HC Deb 16 May 1878 vol 240 cc38-40

rose to call attention to the inconvenience arising from holding the Assizes for the Northern Counties at Manchester. The effect of the arrangements which previously existed was, he said, that many men committed for trial were detained in gaol for a number of months; and it was to obviate this that additional Assizes were instituted. The result was that prisoners, who would otherwise have been tried at Newcastle, Carlisle, and Lancaster, were now sent to Manchester, and the arrangement occasioned great inconvenience. Owing to the distance from their homes prisoners, on their discharge from prison, and those who were found not guilty, had great difficulty in getting back, and were, consequently, especially in the case of those who were youthful, exposed to great temptation. Then there was another and inevitable evil connected with the system. A man who was being tried near home could get witnesses on his behalf who would spare half-a-day or a day to give testimony in his favour; but it was difficult, if not impossible, to get men, especially of the working class, to travel from Carlisle to Manchester for that purpose. An additional Assize in each of the Northern county towns would meet the difficulty, and enable justice to be carried out with much greater certainty. Another point for consideration in connection with this matter was, that if a man were tried for a murder committed in a county where murder was a rare crime, or happened only once in three or four years, it was not likely that he would receive the same consideration from the jury if he was tried in a county, in every Assize calendar of which there were four or five murders put down for trial, as he would have if tried in the county where murders were rare. On that ground, it was undesirable to take men long distances from the scene of their offences to take their trial. He hoped the Government would see their way to adopting his suggestion.

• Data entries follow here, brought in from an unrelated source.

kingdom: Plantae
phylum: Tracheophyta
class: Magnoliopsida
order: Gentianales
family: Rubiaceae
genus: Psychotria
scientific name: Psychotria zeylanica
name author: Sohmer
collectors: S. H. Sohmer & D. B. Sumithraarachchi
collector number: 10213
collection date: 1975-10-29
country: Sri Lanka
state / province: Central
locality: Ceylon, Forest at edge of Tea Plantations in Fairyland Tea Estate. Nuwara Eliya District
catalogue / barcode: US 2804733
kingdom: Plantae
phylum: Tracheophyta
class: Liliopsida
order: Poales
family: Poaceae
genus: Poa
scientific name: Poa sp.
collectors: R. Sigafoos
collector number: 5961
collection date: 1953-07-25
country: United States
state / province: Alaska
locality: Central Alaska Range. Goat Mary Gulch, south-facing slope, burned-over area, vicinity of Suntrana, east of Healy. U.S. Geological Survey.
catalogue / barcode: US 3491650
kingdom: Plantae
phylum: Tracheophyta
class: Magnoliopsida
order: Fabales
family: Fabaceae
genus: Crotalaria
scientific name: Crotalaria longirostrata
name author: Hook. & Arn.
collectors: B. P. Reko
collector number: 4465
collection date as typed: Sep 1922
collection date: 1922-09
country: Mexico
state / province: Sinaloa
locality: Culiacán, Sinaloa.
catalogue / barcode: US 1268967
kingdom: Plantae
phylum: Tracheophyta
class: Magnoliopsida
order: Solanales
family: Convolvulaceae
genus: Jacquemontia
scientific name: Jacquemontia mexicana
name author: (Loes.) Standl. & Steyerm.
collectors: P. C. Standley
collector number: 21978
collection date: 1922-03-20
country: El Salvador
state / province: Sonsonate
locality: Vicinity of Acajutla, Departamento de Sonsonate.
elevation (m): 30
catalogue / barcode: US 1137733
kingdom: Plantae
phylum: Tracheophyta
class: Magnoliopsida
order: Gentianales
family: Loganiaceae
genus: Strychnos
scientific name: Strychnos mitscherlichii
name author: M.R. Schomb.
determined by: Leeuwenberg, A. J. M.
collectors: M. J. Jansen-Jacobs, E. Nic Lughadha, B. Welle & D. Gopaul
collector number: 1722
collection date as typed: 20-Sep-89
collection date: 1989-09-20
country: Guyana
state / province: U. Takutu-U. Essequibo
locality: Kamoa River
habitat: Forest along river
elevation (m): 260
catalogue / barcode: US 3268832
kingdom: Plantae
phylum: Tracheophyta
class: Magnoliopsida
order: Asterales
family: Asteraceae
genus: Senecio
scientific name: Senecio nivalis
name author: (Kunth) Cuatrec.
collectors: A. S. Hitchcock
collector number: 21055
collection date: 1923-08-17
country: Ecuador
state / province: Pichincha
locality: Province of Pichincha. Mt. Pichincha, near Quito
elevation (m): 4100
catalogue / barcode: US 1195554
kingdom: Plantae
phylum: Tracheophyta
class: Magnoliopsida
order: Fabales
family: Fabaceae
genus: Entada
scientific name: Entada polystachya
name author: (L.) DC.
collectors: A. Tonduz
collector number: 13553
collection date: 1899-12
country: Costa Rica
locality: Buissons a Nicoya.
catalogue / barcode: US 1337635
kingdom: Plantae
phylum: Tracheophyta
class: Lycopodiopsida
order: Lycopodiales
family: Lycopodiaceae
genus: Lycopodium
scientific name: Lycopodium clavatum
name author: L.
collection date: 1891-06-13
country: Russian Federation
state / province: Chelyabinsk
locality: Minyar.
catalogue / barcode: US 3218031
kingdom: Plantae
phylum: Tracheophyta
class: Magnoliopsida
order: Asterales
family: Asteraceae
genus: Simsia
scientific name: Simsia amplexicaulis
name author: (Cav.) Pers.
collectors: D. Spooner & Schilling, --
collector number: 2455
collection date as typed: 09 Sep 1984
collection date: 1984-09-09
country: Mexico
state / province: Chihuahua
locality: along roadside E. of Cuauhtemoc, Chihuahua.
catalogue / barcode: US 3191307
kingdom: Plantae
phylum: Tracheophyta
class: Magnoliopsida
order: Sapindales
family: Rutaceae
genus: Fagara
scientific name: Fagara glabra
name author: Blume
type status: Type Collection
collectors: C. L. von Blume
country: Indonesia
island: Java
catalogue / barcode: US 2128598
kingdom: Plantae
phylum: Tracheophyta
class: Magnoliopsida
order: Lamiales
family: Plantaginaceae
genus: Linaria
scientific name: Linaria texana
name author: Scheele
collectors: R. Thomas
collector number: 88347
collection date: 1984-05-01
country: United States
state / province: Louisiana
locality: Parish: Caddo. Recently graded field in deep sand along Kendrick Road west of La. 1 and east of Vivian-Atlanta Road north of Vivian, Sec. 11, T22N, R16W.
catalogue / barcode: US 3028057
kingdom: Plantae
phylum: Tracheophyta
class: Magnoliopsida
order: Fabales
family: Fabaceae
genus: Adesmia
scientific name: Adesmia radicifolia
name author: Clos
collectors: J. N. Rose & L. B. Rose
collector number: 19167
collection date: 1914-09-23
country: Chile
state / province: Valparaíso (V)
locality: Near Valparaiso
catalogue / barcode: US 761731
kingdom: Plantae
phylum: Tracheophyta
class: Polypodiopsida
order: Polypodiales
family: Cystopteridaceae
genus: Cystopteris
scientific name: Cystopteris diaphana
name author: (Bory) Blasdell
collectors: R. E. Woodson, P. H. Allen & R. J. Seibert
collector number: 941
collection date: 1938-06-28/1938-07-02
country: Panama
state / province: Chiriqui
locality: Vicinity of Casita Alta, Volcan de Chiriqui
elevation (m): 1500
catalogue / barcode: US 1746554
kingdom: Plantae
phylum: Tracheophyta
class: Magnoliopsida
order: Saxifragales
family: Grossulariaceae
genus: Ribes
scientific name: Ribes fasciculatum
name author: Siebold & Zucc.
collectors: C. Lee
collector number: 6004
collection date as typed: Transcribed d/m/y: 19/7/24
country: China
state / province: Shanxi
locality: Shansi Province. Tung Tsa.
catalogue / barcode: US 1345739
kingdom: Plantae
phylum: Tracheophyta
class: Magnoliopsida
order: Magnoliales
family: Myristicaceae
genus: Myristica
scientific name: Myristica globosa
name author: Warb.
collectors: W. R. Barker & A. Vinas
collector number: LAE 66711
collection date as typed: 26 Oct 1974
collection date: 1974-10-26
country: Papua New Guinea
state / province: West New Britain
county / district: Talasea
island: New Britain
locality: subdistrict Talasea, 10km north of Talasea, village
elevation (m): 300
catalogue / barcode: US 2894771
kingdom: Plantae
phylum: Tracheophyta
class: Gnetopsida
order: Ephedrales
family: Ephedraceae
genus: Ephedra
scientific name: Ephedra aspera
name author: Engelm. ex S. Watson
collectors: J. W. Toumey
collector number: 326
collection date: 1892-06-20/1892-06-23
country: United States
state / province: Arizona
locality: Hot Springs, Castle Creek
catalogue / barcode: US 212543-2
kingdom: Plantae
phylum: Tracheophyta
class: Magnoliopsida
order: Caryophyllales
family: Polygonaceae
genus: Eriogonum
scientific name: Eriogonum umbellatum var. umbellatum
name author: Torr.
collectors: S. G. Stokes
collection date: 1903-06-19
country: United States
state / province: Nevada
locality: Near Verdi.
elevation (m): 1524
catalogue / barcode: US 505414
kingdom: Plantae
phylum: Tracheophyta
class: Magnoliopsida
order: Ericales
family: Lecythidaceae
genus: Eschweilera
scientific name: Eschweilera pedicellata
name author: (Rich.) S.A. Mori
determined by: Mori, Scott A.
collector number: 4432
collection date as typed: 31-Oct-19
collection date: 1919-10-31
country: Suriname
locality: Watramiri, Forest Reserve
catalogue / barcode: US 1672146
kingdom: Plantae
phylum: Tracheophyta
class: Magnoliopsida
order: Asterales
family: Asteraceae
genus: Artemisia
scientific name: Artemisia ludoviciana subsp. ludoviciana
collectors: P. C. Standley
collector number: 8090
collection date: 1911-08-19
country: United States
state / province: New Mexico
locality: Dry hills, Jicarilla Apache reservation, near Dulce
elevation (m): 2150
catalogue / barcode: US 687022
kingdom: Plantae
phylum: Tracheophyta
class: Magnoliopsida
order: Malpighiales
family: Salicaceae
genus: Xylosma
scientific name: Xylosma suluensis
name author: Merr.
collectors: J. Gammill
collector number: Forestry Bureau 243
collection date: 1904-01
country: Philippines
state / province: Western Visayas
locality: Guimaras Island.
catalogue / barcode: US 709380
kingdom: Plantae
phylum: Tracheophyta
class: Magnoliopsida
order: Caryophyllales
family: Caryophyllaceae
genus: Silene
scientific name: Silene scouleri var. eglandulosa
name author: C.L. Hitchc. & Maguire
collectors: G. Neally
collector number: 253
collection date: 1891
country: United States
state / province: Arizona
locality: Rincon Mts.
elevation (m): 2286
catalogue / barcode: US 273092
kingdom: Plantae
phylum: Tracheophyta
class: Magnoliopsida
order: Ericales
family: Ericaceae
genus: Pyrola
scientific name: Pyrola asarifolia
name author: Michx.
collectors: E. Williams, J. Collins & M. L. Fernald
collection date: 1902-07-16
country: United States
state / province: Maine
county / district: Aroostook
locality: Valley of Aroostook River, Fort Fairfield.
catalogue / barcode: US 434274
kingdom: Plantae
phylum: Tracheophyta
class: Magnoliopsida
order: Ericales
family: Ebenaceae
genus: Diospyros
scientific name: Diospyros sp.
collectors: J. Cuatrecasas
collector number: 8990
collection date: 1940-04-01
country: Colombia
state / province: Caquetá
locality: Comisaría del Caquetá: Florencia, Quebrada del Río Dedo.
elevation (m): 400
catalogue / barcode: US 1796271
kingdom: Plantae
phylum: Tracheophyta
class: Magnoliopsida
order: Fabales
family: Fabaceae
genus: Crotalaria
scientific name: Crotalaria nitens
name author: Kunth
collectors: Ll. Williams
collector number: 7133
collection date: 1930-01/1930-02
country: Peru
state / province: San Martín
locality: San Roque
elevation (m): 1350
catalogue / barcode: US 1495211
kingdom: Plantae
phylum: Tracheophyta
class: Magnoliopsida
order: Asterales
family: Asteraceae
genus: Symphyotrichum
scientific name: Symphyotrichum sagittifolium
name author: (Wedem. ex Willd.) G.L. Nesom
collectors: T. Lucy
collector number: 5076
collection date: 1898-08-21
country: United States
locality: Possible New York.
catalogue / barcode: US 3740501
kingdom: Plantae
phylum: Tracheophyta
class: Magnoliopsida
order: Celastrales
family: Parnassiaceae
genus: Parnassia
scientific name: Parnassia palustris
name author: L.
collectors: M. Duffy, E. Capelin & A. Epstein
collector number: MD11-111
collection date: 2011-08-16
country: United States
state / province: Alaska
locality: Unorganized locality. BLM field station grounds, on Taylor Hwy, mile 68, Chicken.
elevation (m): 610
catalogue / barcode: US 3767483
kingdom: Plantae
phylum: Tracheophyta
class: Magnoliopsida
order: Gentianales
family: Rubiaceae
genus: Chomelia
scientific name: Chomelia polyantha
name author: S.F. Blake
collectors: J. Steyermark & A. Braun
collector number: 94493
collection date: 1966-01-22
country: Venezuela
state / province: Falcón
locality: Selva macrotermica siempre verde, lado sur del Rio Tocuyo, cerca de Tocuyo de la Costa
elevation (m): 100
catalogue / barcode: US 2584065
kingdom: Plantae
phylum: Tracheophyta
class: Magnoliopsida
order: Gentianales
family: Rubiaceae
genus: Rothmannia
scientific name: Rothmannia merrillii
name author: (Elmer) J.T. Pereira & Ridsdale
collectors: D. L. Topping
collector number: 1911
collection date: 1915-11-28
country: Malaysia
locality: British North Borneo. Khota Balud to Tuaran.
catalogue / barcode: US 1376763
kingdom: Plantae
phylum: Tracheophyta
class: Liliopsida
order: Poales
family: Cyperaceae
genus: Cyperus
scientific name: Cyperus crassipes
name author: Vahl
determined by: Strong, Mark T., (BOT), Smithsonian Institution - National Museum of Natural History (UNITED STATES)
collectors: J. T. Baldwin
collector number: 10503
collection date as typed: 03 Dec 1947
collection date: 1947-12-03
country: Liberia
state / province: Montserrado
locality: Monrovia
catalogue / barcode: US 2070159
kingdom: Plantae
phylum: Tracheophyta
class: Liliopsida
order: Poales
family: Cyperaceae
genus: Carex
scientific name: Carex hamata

said, the House had decided that prisoners should not practically be kept longer in custody before their trial than three months, and it had therefore been found necessary to hold the Assizes four times in the year. It was thought necessary, under the new arrangements, to try the experiment as to how far the grouping of counties could be carried out. He was quite willing to admit that this grouping had been carried out, in some instances, too extensively. He did not think it fair that prisoners from Carlisle should be taken all the way to Manchester for trial. And, as far as that was concerned, his hon. Friend might rest assured that it should not happen again. The question of grouping counties, and the making of the best arrangements for the holding of criminal Assizes, was at present under the serious consideration of himself, the Lord Chancellor, and many of the Judges; and, as they had not yet arrived at a definite conclusion, he hoped the House would excuse him if he did not go further into the consideration of the question.


contended that the convenience of localities should be fully considered in any fresh arrangements that might be made, and that too much consideration should not be given to the convenience of Judges in any re-arrangement of the Circuits.


was glad that attention had been drawn to so important a subject. He could corroborate all that the hon. Member for Cumberland (Mr. Percy Wyndham) had said; and he hoped the Government would be able to deal with the question in a satisfactory manner.


thought the whole plan of holding Assizes for the trial of criminal cases only should be revised. He saw no reason why the trial of civil causes should not be combined with the trial of criminal cases at all the Assizes. He hoped the right hon. Gentleman the Home Secretary would seriously consider the point, and that before long there would be one uniform system applicable to the trial of all cases alike.


said, that in common with those who took an interest in Legal Procedure, he felt great satisfaction at having heard the statement of the right hon. Gentleman the Home Secretary, that the re-organization of the Circuits, for the despatch of the criminal business of the country, was under the serious consideration of the Government. He was sure that that statement would be received with no less satisfaction outside the House. He (Sir Eardley Wilmot) had last Session brought forward the subject of the inadequacy of existing arrangements for the despatch of civil business in the Provincial districts, especially at Manchester and Liverpool, at both of which places he knew that much dissatisfaction was felt. He hoped, therefore, that while providing greater facilities for the trial of prisoners throughout the country, Her Majesty's Government would also see the necessity of improving the administration of civil business, and meeting the obvious requirements of the public in that respect. He had submitted to the House, on the occasion to which he had alluded, a Memorial from the inhabitants of Manchester, by which it appeared that, in consequence of the limited number of days allotted to the trial of causes at Manchester, and owing to the Commission day at Liverpool coming immediately after that of that town, the civil business at Manchester was frequently hurried over, and important actions either withdrawn or referred at the last moment, to the great detriment and expense of the suitors, who complained that their matters were very imperfectly transacted. Whether the remedy for this should be more time given to the Assizes, or more Judicial strength, it was not for him to say. He had not had the good fortune to hear the able and eloquent speech of the hon. and learned Attorney General on a former evening, when introducing his measure for the amendment of the Criminal Law; but, from the report he had read in the papers, he was sure that the Bill about to be introduced by the Government would give general satisfaction, and he could not help saying that no more important measure had been proposed during the present Session. His right hon. Friend the Home Secretary could not do better than accompany the Bill establishing a Criminal Code by an improvement and re-construction of the existing very imperfect arrangements for the trial of causes, both criminal and civil.

Main Question, "That Mr. Speaker do now leave the Chair," put, and agreed to.